O du Lamm Gottes, dass du hinwegnimmst die Sünden der Welt,
erbarm, erbarme, erbarme dich meiner!
SJ stemmt sich mühselig hoch, setzt sich auf den Stuhl,
legt eine Hand als Trichter ans Ohr, neigt den Kopf gegen den Tisch,
als lausche er, höre er zu,
was von hinter dem Tisch gesagt, geflüstert wird.
SJ ist Beichtiger und Beichte Hörender, Beichtvater und Beichtkind zugleich. Wechselseitig sozusagen.
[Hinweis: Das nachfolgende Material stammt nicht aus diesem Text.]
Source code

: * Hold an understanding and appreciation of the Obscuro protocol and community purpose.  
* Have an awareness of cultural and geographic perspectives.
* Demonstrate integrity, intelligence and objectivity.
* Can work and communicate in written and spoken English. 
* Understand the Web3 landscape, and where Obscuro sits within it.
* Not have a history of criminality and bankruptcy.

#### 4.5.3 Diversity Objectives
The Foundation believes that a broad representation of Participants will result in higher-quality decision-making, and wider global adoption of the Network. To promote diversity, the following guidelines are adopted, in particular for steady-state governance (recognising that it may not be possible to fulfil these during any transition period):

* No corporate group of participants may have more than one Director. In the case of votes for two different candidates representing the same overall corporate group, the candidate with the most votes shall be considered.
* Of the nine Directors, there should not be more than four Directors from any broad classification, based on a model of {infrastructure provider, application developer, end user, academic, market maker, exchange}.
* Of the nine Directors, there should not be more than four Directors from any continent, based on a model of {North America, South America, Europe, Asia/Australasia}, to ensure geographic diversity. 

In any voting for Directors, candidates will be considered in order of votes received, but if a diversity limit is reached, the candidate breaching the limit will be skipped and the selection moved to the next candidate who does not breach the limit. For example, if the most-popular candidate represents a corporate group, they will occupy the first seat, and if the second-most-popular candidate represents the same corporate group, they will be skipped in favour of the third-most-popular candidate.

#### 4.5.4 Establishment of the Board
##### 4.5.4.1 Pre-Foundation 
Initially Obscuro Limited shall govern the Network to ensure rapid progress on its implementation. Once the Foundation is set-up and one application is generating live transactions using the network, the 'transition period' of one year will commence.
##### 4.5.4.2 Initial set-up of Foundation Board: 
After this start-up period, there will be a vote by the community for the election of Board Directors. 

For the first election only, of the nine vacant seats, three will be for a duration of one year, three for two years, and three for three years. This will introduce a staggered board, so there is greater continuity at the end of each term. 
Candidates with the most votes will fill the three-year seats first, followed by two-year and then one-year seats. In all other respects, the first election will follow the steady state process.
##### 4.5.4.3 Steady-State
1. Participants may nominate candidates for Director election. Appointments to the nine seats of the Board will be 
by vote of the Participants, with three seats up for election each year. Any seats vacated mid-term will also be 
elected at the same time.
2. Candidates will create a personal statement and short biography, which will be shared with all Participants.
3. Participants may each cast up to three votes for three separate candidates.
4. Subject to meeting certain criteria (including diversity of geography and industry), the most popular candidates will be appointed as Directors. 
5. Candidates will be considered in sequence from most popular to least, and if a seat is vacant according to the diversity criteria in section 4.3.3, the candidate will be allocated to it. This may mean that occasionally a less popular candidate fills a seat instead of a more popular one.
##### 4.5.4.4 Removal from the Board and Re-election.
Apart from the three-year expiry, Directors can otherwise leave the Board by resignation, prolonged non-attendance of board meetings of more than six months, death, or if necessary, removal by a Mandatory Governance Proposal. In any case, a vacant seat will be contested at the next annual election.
Als Beichtvater spricht er normal, als Beichtkind halblaut.
SJ, Beichtkind:
In Demut und Reue bekenne ich Gott, dem Allmächtigen, und dir, Vater,
meine Sünden. Alle meine Sünden.
Vater, ich bin ein Täuscher, ein Blender,
ein falsches, ein doppeltes Spiel treibe ich, spiele ich seit frühester Jugend, ja, seit Kind schon, wenn ich, - eingekleidet von der Mutter als Priesterlein,
sie hatte die Gewänder selbst genäht, bestickt,
der Winzlingspriester, mein Engel, mein kleiner Heiliger- ihr die Messe las, Gebete, Gesänge und die Gesten
der Priester nachmachte, dabei aber Schreckliches, Entsetzliches dachte, mir ausmalte in allen Einzelheiten
SJ, Beichtvater:
Und was?
SJ, Beichtkind:
Hammer und Nägel, mein Lieblingsspielzeug
von klein auf, Hammer und Nägel.
“Meister Hämmerlein“ nannte der Großvater mich, aber die Mutter: nimm dem Kind das Werkzeug weg, komm her, mein kleiner Engel, das ist nichts für dich, Hammer und Nägel, das ist nichts für dich!
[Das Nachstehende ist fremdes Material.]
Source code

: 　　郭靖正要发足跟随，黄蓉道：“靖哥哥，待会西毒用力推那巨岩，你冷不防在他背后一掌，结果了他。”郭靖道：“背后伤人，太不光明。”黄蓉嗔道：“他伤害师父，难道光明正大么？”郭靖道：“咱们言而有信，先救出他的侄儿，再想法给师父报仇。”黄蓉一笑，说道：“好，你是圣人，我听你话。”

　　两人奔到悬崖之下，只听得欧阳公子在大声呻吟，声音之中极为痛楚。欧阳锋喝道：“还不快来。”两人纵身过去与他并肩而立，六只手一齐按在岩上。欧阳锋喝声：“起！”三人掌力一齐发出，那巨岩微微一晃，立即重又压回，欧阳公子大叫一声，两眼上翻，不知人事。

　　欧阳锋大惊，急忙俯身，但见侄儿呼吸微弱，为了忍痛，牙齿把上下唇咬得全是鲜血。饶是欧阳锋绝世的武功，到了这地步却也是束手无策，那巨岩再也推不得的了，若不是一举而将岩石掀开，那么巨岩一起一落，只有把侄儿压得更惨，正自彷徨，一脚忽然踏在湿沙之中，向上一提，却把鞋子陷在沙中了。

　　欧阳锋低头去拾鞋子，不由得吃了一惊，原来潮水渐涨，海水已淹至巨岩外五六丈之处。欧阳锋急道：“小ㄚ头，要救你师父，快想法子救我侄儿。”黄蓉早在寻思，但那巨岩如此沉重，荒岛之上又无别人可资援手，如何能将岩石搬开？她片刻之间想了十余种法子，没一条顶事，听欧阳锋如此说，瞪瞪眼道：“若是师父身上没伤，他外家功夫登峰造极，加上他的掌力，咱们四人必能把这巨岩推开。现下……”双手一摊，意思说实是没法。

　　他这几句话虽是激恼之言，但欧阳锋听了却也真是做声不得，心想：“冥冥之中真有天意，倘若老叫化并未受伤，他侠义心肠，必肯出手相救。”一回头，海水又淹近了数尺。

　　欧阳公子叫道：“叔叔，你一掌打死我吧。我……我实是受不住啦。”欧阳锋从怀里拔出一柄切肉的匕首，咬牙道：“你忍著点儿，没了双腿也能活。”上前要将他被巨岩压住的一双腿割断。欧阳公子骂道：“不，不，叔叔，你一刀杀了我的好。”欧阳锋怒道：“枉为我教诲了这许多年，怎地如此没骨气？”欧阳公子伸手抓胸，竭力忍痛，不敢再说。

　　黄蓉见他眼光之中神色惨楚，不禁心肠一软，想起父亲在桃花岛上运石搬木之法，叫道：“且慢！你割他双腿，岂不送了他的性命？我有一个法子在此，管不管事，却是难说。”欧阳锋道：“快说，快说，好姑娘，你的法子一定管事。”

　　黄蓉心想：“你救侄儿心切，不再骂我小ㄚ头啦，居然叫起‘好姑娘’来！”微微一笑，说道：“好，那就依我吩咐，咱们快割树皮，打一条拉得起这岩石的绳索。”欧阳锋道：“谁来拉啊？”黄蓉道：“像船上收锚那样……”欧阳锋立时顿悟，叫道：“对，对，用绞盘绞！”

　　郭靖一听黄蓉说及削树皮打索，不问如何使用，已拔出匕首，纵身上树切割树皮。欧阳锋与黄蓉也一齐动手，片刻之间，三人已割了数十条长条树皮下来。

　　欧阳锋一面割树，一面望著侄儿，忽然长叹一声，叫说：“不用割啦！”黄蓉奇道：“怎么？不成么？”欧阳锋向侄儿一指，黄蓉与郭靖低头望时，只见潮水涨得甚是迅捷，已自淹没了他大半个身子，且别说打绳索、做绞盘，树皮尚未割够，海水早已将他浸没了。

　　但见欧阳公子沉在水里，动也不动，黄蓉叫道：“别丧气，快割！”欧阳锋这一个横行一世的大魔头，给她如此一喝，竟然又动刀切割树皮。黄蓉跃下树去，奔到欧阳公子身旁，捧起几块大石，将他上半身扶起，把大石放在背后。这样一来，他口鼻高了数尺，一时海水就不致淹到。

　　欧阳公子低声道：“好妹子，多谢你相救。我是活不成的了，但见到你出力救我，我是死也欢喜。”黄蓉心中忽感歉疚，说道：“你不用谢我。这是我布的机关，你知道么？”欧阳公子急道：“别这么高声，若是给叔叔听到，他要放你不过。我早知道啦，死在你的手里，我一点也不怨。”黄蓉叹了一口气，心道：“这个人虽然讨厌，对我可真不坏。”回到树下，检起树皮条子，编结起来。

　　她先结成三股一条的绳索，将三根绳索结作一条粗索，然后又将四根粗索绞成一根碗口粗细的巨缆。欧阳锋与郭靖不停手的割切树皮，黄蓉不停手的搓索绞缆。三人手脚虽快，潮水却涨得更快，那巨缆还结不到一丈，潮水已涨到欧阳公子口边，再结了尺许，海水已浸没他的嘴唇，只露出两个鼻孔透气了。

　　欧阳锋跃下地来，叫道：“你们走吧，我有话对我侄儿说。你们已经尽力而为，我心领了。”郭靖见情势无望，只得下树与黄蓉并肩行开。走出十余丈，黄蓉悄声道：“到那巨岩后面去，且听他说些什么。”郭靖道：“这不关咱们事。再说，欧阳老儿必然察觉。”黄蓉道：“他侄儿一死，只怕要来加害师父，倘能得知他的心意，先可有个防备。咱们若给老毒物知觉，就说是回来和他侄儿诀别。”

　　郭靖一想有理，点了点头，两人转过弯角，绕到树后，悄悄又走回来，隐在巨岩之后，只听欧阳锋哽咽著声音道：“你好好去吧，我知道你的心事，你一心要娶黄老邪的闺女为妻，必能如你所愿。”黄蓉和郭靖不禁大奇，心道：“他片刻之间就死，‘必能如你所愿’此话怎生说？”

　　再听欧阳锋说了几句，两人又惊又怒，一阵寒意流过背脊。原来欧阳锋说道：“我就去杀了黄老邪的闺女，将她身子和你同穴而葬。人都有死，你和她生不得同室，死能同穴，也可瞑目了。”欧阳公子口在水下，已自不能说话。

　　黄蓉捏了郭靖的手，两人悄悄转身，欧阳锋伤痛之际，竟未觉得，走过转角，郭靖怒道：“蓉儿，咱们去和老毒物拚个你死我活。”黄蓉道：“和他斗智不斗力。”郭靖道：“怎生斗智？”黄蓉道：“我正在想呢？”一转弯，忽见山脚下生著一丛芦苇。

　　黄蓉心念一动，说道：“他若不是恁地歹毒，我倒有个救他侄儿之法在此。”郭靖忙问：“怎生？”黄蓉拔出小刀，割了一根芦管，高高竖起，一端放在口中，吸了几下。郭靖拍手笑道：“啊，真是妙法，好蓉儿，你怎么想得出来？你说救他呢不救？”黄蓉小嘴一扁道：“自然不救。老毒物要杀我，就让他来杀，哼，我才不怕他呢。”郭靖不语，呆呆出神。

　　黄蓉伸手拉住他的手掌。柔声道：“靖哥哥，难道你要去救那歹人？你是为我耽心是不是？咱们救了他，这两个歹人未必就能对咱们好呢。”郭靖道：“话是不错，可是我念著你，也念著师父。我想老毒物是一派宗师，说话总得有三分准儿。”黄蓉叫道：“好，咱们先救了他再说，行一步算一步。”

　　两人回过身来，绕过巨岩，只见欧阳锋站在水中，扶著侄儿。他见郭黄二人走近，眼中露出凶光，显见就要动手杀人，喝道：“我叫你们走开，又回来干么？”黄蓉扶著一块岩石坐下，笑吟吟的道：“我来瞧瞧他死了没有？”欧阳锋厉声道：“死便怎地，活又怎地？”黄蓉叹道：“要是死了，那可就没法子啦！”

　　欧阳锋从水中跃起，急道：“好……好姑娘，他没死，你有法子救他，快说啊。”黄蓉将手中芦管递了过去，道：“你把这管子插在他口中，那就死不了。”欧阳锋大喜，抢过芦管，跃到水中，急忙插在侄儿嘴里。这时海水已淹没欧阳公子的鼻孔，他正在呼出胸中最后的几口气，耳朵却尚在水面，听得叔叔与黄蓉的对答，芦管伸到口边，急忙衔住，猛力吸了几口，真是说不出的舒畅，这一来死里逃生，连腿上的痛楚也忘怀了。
Ich hasste sie, hätte sie dafür erschlagen können,

schlug dafür unseren Herrn und Heiland ans Kreuz,
Nagel für Nagel durch Hände und Füße, habe ich mir vorgestellt,
wie das ist, wenn der Nagel durchs Fleisch geht,
durch die Knochen, die splittern, das Blut spritzt, die Schmerzensschreie, das hatte ich alles in meinem Kopf, Meister Hämmerlein,
wenn ich ihr fromm tat, die Augen zum Himmel verdreht,
die Händchen hob, segnend, ein kleiner Heiliger,
Unschuldsengel, ihr Priesterlein, sie die Priester(lein)Mutter,
strahlte mich an, dann band ich sie auf das Rad, räderte
sie, legte sie auf den glühenden Rost, stach ihr die strahlenden
Augen aus, riss ihr mit einer Zange die Zunge heraus und
und ihre Brüste schnitt ich mit dem Brotmesser ab.
SJ, Beichtvater:
Du sollst über die Eltern, über Vater und Mutter nicht schlecht reden, du sollst ihnen nichts Böses wünschen, du sollst Vater und Mutter ehren, solange du lebest auf Erden, das weißt du doch!
SJ, Beichtkind:
Ja, ja, ich weiß es, ich weiß. Aber, Vater,
Vater, das ist nicht das Schlimmste, das Schlimmste habe ich mir nicht nur vorgestellt, das Schlimmste habe ich auch getan.
SJ, Beichtvater:
Das Schlimmste?!
SJ, Beichtkind:
Ich habe den Leib unseres Herrn und Heilands geschändet. Die Mutter hat mich darauf gebracht.
SJ, Beichtvater:
Die Mutter?
SJ, Beichtkind:
Die Mutter. Nach einer heiligen Messe, auf dem Heimweg,
ich bekam einen Hustenanfall, spuckte aus, ich sehe noch
ihren entsetzten Blick, höre noch, wie sie ruft: “Um Gottes Willen! du warst zur Kommunion, du hast den Leib des Herrn genossen, jetzt spuckst du ihn aus in den Dreck, Christi Leib!“
Bei der nächsten heiligen Messe, ich ging wie immer
zum Tisch des Herrn, kaute und schluckte ich nicht,
sondern behielt die Hostie im Mund, auf meiner Zunge,

nahm sie heimlich, während ich die Hand vor mein Gesicht hielt, heraus und versteckte sie in der Jackentasche. Zu Haus, während ich die Messe las, durchbohrte ich sie mit einem Nagel. Ich wollte Christi Blut fließen sehen. Nichts floss. Nichts.
SJ, Beichtvater:
Das hast du getan? Das hast du wirklich getan? Das hast du doch gebeichtet!
SJ, Beichtkind:
Ja. Aber bei einem Priester, der immer schlief, wenn wir Kinder beichteten. Viele gingen zu ihm. Lange Zeit bin ich zu ihm gegangen. Und oft. Immer, wenn ich vom Ginster kam.
SJ, Beichtvater:
Ginster?
SJ, Beichtkind:
Vom Ginsterversteck. Unser Lager im Ginster.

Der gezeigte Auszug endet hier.